音質的には、USB接続時と基本的な傾向は変わりませんが、より細かな音のニュアンスまでしっかり拾ってくれる印象です。
ゲイン最大でも小さいと感じる場合、マイク位置やインターフェース側の設定を見直す必要があるかもしれません。
サイレントアップデートに関して(2023年)
K688は2023年に内部設計がひっそり改良されたようです。
- ダイヤフラム位置を奥に変更
- USBケーブルの品質向上
- ポップフィルター強化による破裂音軽減
- 近接効果(低音の盛り上がり)が緩やかに
※詳しくは海外のYouTuber Dave Soltura さんの解説動画があります。 (https://youtu.be/FtlKBp251GM?si=3K4pCyIsV0y7RqSS)
デザインと機能面
シンプルで癖のない外観
マット仕上げの筐体は派手なRGBを排し、ブラックとホワイトの2色展開。

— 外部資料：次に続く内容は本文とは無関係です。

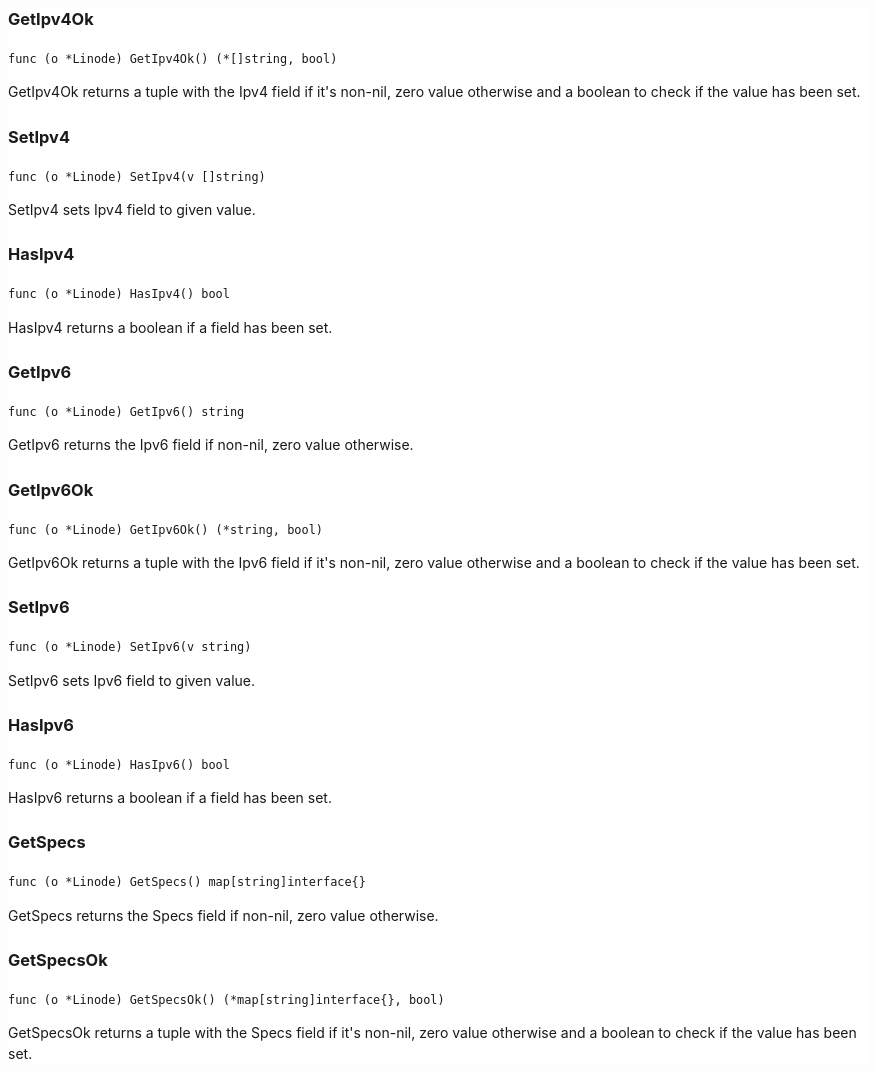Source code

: ### GetIpv4Ok

`func (o *Linode) GetIpv4Ok() (*[]string, bool)`

GetIpv4Ok returns a tuple with the Ipv4 field if it's non-nil, zero value otherwise
and a boolean to check if the value has been set.

### SetIpv4

`func (o *Linode) SetIpv4(v []string)`

SetIpv4 sets Ipv4 field to given value.

### HasIpv4

`func (o *Linode) HasIpv4() bool`

HasIpv4 returns a boolean if a field has been set.

### GetIpv6

`func (o *Linode) GetIpv6() string`

GetIpv6 returns the Ipv6 field if non-nil, zero value otherwise.

### GetIpv6Ok

`func (o *Linode) GetIpv6Ok() (*string, bool)`

GetIpv6Ok returns a tuple with the Ipv6 field if it's non-nil, zero value otherwise
and a boolean to check if the value has been set.

### SetIpv6

`func (o *Linode) SetIpv6(v string)`

SetIpv6 sets Ipv6 field to given value.

### HasIpv6

`func (o *Linode) HasIpv6() bool`

HasIpv6 returns a boolean if a field has been set.

### GetSpecs

`func (o *Linode) GetSpecs() map[string]interface{}`

GetSpecs returns the Specs field if non-nil, zero value otherwise.

### GetSpecsOk

`func (o *Linode) GetSpecsOk() (*map[string]interface{}, bool)`

GetSpecsOk returns a tuple with the Specs field if it's non-nil, zero value otherwise
and a boolean to check if the value has been set.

私は落ち着いた印象のブラックを選びました。
ショックマウント&ポップフィルター標準装備
衝撃ノイズを抑えるショックマウントと、破裂音を軽減するポップフィルターが付属。ポップフィルターは灰色のモフモフ部分です。
USB接続時の操作性
USB-Cでの接続なら、PCやゲーム機に直接接続が可能です。付属のUSB-Cケーブルで繋げます。
背面ノブでゲイン・モニタ音量調整
ノブの配置が直感的でないため、最初は慣れが必要です。(USB接続時のみ利用可能)
ダイレクトモニタリング可能
遅延なく自分の声とPC音を確認可能です。初回は小音量から調整するようにすると安全です。
タッチ式ミュートボタン
上面のセンサーで静音化。LED表示で状態が分かります。緑色点灯がONで赤がミュートです。(USB接続時のみ使用可能)
XLR接続での操作性
XLR端子を使った接続では、オーディオインターフェース経由でPCに繋ぎます。XLRケーブルも別売なのは注意点ですね。

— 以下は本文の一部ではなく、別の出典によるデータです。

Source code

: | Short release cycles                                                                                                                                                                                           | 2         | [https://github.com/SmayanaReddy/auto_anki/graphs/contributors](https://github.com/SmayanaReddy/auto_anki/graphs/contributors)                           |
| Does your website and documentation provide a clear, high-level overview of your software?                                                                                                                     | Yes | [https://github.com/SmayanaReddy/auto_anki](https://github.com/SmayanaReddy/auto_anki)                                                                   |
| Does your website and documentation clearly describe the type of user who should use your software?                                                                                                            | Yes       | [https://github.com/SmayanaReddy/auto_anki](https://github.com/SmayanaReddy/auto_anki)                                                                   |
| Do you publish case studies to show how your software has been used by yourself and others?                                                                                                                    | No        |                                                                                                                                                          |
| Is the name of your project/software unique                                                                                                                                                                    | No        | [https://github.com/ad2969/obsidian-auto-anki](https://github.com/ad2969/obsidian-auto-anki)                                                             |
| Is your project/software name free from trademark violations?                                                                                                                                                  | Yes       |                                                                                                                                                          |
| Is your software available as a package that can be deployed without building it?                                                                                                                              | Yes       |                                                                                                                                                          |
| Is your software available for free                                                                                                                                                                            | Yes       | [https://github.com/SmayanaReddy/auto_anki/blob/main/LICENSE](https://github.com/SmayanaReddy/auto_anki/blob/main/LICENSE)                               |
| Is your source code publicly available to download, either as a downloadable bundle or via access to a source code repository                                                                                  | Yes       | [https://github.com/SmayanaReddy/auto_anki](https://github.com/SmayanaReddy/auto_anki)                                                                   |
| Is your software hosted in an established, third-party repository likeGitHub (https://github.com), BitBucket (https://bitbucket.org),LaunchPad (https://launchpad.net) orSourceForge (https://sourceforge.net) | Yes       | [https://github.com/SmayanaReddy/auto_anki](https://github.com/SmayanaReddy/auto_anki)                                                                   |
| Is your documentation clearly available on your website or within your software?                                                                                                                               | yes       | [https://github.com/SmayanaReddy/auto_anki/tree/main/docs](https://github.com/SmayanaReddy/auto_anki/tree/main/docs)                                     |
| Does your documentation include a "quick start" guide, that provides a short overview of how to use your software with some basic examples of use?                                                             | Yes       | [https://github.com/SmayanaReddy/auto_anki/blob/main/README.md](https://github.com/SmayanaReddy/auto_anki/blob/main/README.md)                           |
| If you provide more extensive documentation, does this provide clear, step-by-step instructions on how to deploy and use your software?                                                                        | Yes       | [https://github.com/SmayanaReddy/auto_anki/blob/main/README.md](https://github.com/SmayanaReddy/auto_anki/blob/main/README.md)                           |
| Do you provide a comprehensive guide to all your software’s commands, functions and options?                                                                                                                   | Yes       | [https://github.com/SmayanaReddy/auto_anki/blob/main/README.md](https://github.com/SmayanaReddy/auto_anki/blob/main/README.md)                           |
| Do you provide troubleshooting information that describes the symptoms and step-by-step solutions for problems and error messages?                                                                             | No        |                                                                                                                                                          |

ちなみにUSBとXLRは同時接続も可能で、機器ごとの使い分けや同時録音もできます。
まとめ
FIFINE AmpliTank K688は 「USBで手軽に、XLRで本格的に」を両立した高コスパなダイナミックマイクです。
正直、初心者には手放しでおすすめできるわけではありませんが、用途次第では確実に選択肢に入ります。
防音環境が整っていない家庭録音でも安定して録音でき、後から機材を追加できる拡張性があるのも魅力ですね。
一緒に使うマイクアームは同じFIFINE BM88がデザインや機能的にもおすすめです。